▶ _Artigo_

------

Aos poucos, o olhar sensível e potente dos artistas ajudará a mudar o rumo das coisas deste mundo para melhor. Um dia há de ser assim.
Pois foi esse o delírio de grandeza que me arrebatou durante a escuta comovida das nove canções do disco “Anagrama”, da compositora, cantora e atriz recifense Isadora Melo.
“Anagrama” é o segundo disco de Isadora, lançado em 2022, em meio a uma trajetória bonita de trabalho que inclui parcerias com o Cordel do Fogo Encantado e peças com João Falcão. O álbum inteiro é, como adianta a ideia de sua faixa de abertura, “uma proposta de lucidez dentro desse estado crítico”.
Isadora Melo é um Brasil bonito e forte resgatado dos escombros de tanto ódio e tanto horror, tanto medo e tanta dor. A beleza e a inteligência de suas canções nos põem defronte a questões prementes e doces caminhos, submersos na riqueza da música brasileira nordestina dos cantadores de praça, das lavadeiras de beira de rio, da tristeza emprestada das senhoras carpideiras e da alegria infantil de quem olha o mar de manhãzinha. Dos lamentos fundos, do carnaval, do frevo, das raízes africanas e de toda cantoria furiosa da vida.
O disco inteiro de Isadora dá notícias de nossa vocação para a beleza e a concórdia. Em seu canto que guarda e revela um mundo imenso e profundo, vive uma impressão bonita de que tudo vai dar certo. E o resto é só poesia.
Nas parcerias com artistas como Juliano Holanda, Martins, Marcello Rangel, Phillipe Wolnney, Lira do Cordel do Fogo Encantado e Rafael Marques, companheiro de Isadora, “Anagrama” tece uma teia rica de projetos e esperanças envolvidos em belezas. E põe belezas nisso.
Ouvir o disco de Isadora teve em mim um efeito analgésico brutal. Feito uma acupuntura sonora, os arranjos desse álbum me espetaram em pontos essenciais e me pinçaram com as pontas dos dedos de meus buracos mais fundos. A formosura das ideias cantadas por Isadora, a produção precisa e a beleza de tudo isso junto injetaram em mim uma alegria que por aqui andava rara.
A mim só me resta recomendar emocionado esse tesouro a toda gente a quem interessar possa.
Tivessem os governos, os políticos e as grandes corporações internacionais algum senso mínimo de preservação da espécie e não de seus próprios cargos e cofres, gente linda como Isadora e seus parceiros já estariam inseridos nas grandes decisões da humanidade.
E a partir de então, nas escolas e empresas, em clubes e agremiações, nas igrejas e terreiros, nos templos de toda forma, nas sinagogas e mesquitas há de soar uma canção de amor e alegria que nos irmane de novo a todos, criaturas do mesmo céu e do mesmo sol perdidas em tanto chão. Um dia há de ser assim.

------

▶ _Listagem fornecida_
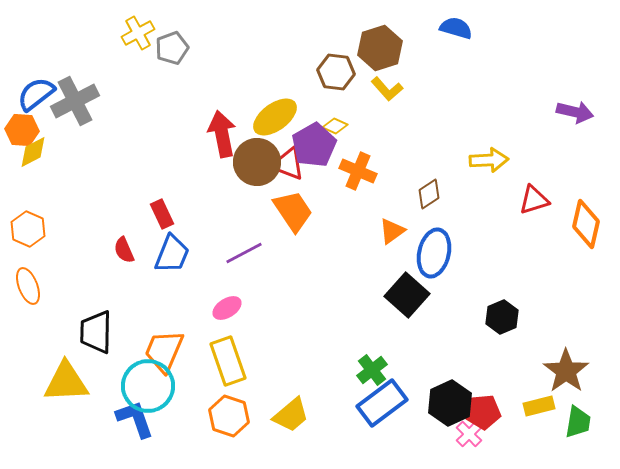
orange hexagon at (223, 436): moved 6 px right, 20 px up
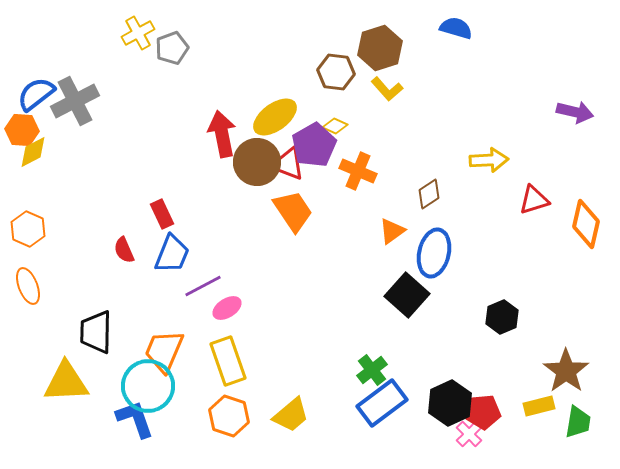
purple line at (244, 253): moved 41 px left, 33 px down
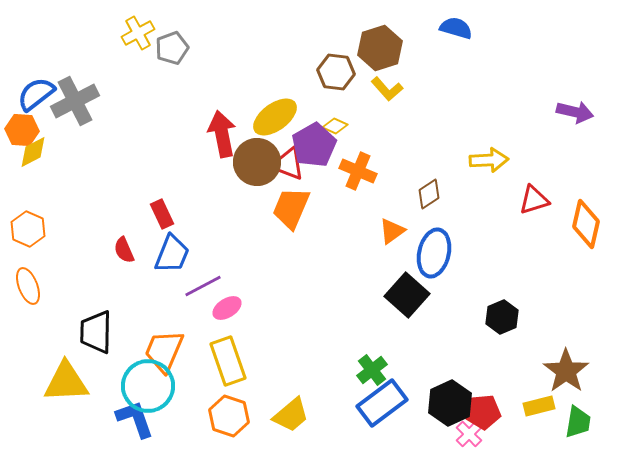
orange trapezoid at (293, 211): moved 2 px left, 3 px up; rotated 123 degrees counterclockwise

------

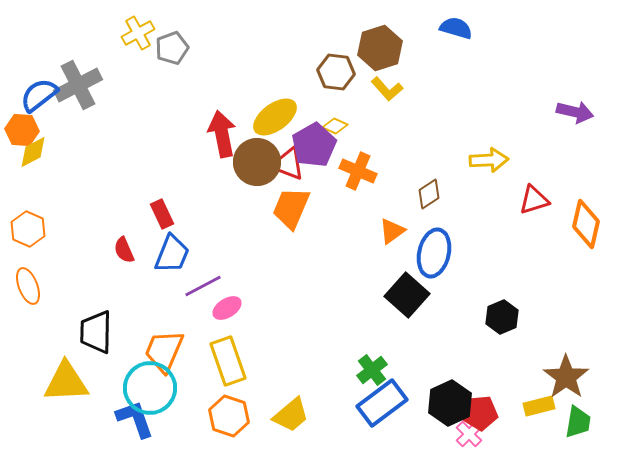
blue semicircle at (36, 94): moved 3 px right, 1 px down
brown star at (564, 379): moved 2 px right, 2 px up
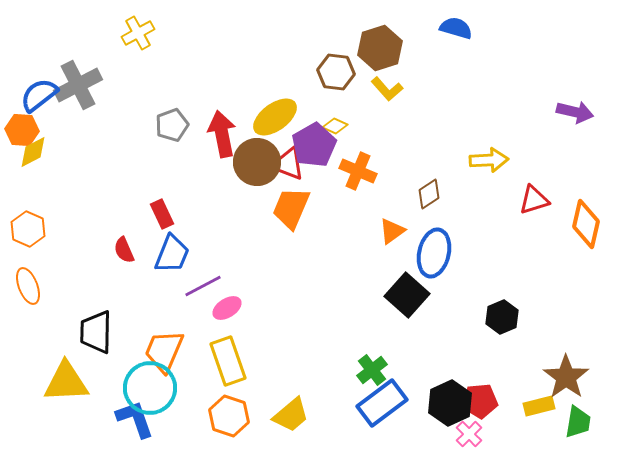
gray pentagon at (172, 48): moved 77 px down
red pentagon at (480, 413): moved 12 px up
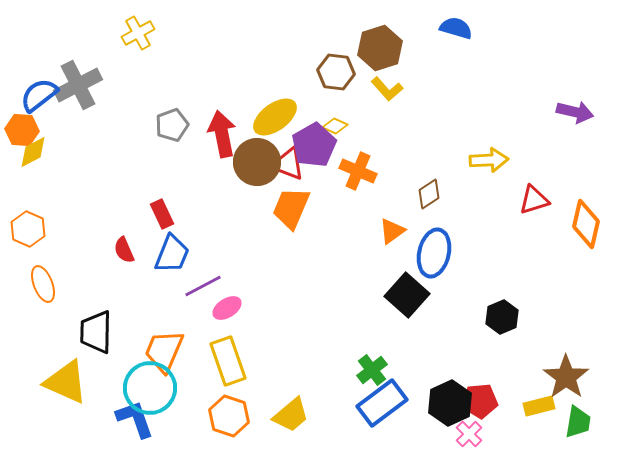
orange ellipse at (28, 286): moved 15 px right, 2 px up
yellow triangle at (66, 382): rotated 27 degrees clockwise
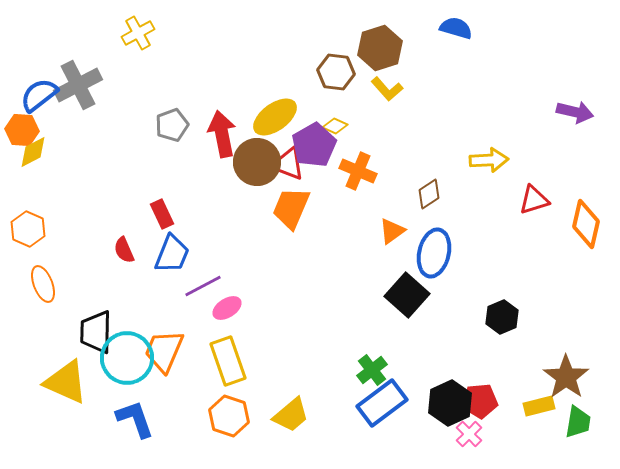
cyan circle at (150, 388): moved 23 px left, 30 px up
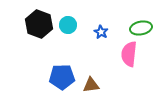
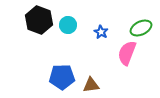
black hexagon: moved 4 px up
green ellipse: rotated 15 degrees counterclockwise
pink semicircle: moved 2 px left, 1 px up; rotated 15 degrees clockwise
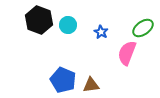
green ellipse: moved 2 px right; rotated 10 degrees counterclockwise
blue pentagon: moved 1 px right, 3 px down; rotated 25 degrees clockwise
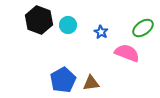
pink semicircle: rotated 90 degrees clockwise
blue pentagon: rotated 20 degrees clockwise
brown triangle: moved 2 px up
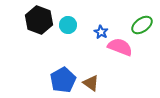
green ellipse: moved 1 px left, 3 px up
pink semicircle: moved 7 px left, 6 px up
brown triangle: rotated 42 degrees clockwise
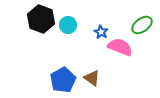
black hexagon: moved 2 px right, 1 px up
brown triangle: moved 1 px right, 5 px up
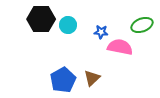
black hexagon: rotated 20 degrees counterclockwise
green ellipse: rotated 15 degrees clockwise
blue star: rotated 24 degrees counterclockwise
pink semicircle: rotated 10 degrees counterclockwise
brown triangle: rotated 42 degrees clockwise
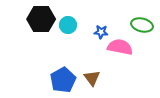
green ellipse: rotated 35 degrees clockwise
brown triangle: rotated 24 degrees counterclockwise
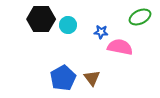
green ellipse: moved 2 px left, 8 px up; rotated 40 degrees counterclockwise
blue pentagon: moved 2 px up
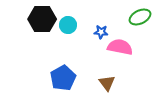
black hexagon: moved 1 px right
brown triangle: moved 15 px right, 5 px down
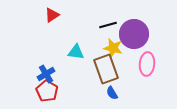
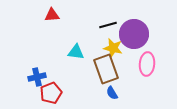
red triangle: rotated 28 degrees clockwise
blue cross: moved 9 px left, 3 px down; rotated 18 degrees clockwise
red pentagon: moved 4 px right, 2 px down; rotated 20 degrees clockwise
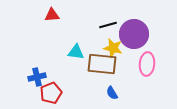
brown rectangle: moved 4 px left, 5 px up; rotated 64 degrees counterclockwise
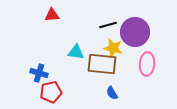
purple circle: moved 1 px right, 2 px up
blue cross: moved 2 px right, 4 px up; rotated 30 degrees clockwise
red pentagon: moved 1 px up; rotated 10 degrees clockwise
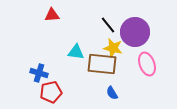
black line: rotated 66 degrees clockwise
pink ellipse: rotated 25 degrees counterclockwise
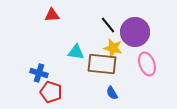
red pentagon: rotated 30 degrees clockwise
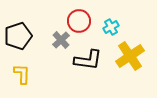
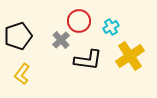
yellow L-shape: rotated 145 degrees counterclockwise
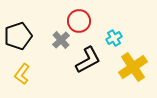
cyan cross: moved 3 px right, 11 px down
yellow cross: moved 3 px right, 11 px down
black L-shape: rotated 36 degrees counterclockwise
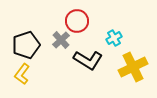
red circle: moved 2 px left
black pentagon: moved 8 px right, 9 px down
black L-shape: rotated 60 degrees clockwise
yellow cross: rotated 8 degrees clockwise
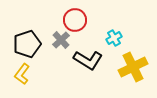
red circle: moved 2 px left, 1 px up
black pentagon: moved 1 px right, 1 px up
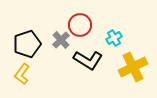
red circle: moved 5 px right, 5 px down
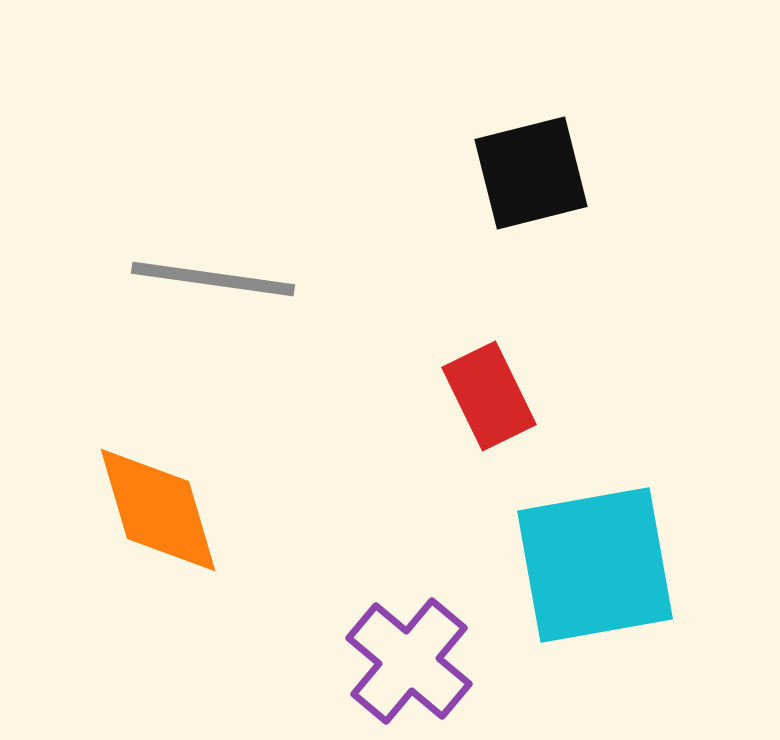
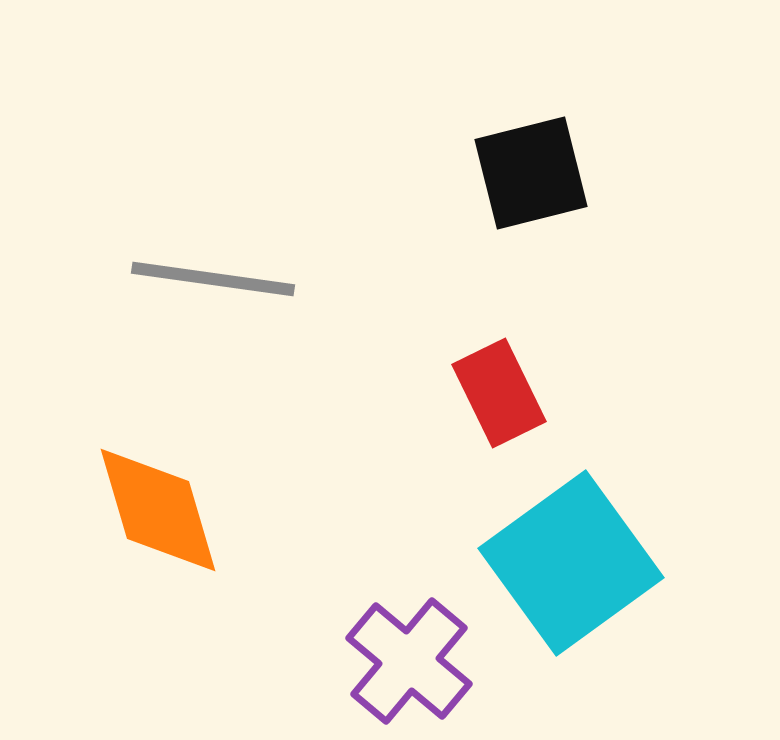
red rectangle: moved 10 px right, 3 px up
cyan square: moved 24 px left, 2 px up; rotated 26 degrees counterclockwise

------

▶ _Conjunto de tarefas_
1) Imprima o trecho do artigo sobre o disco “Anagrama” que começa nas palavras "Nas parcerias com" e termina depois de "quem interessar possa.".
2) Organize como uma lista JSON de strings, uma para cada linha e sem as linhas em branco, as linhas da listagem que começam na que contém "orange hexagon at" e terminam depois da que contém "purple line at". Deixe as figuras de fora da resposta.

▶ _Resultados do exercício_
1)
Nas parcerias com artistas como Juliano Holanda, Martins, Marcello Rangel, Phillipe Wolnney, Lira do Cordel do Fogo Encantado e Rafael Marques, companheiro de Isadora, “Anagrama” tece uma teia rica de projetos e esperanças envolvidos em belezas. E põe belezas nisso.
Ouvir o disco de Isadora teve em mim um efeito analgésico brutal. Feito uma acupuntura sonora, os arranjos desse álbum me espetaram em pontos essenciais e me pinçaram com as pontas dos dedos de meus buracos mais fundos. A formosura das ideias cantadas por Isadora, a produção precisa e a beleza de tudo isso junto injetaram em mim uma alegria que por aqui andava rara.
A mim só me resta recomendar emocionado esse tesouro a toda gente a quem interessar possa.

2)
[
  "orange hexagon at (223, 436): moved 6 px right, 20 px up",
  "purple line at (244, 253): moved 41 px left, 33 px down"
]